To communicate results to another app, it all depends on what your other app is doing and what type of interface you can make into it, and how quickly you need the results. The WCF class libraries from Microsoft provide many workable approaches for real time communication. My preference is to write to the applications database, and then have the application read the data (if it works for that app). If you need something real time, WCF is the way to go, and I'd suggest using a stateless protocol like http if < 5 sec response time is required, (using standard HTTP posts), or TCP/IP if subsecond response time is required.
since I assume your central storage is also SQL 2005, have you considered using what SQL Server 2005 offers out of the box to achieve your requirements? Rather than pool every 5 seconds, marshal and unmarshal TCP/IP, implement authentication and authorization for the TCP/IP pipe, scale TCP transmission with boxcaring, manage message acknowledgments and retries, deal with central site availability, fragment large messages, implement fairness in transmission and so on and so forth, why not simply use Service Broker? It does all you need and more, out of the box, already tested, already tuned for performance and scalability.
Getting reliable messaging right is not trivial and you should focus your efforts in meeting your business specifics, not reiventing the wheel.
I would recommend writing a Windows Service (since you are C#) that has some timer which runs every 5 seconds. That way you wont be starting and stopping an application all the time, it can run even when there is no one logged into the machine, and it will automatically start when the machine is restarted.
For one of my projects, I needed to do something periodically. I opted for a service and set up a timer that takes care of reading the data. You might consider that solution. It has worked well for me.
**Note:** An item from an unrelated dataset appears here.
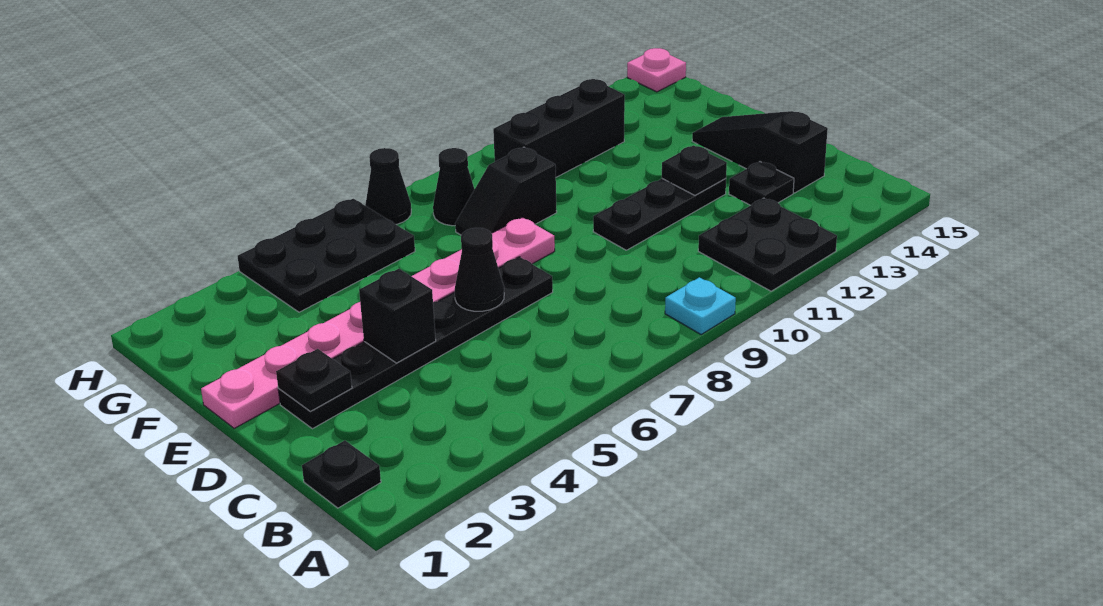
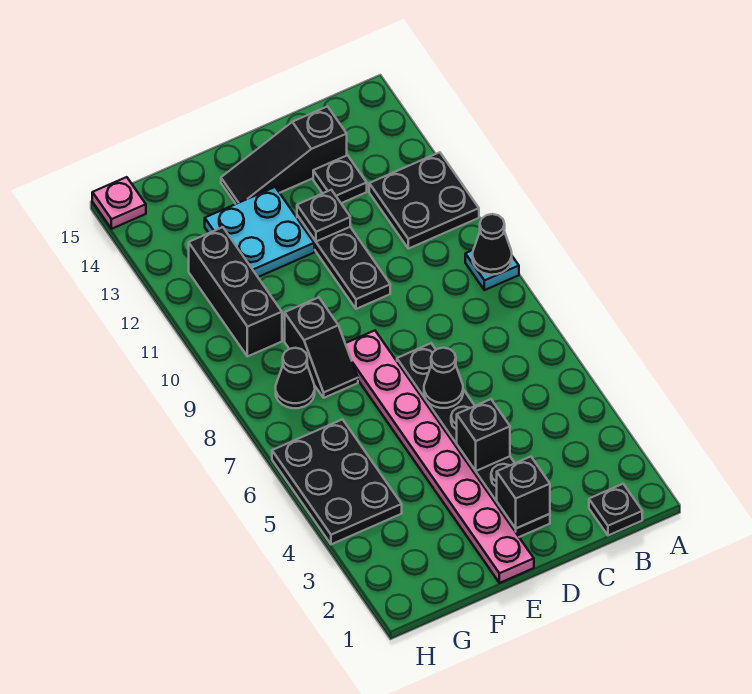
black 1x1 plate [276,349,352,411] -> black 1x1 brick [497,457,550,528]
none -> cyan 2x2 plate [205,187,314,277]
black 1x1 cone [365,148,411,224] -> black 1x1 cone moved to [473,214,512,275]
I suggest to create a windows service and not an application and to perform the timing yourself - create a timer and execute one step on each timer event. For the communication you have many choices - I would consider using standard technologies like a webservice or Winows Communication Foundation.
Besides this custom solution I would evaluate if the task can be solved using Microsoft Integration Services .
Finally other question comes to mind - why do you need this application? Why doesn't/don't the application(s) consuming the data query the database? Is the expensive polling required? Is it possible for the data producers to signal the availibilty of new data directly to the data consumers?
I am not sure about the details of your project, specifically related to security but maybe it would be better to create an SSIS package and schedule it as a job?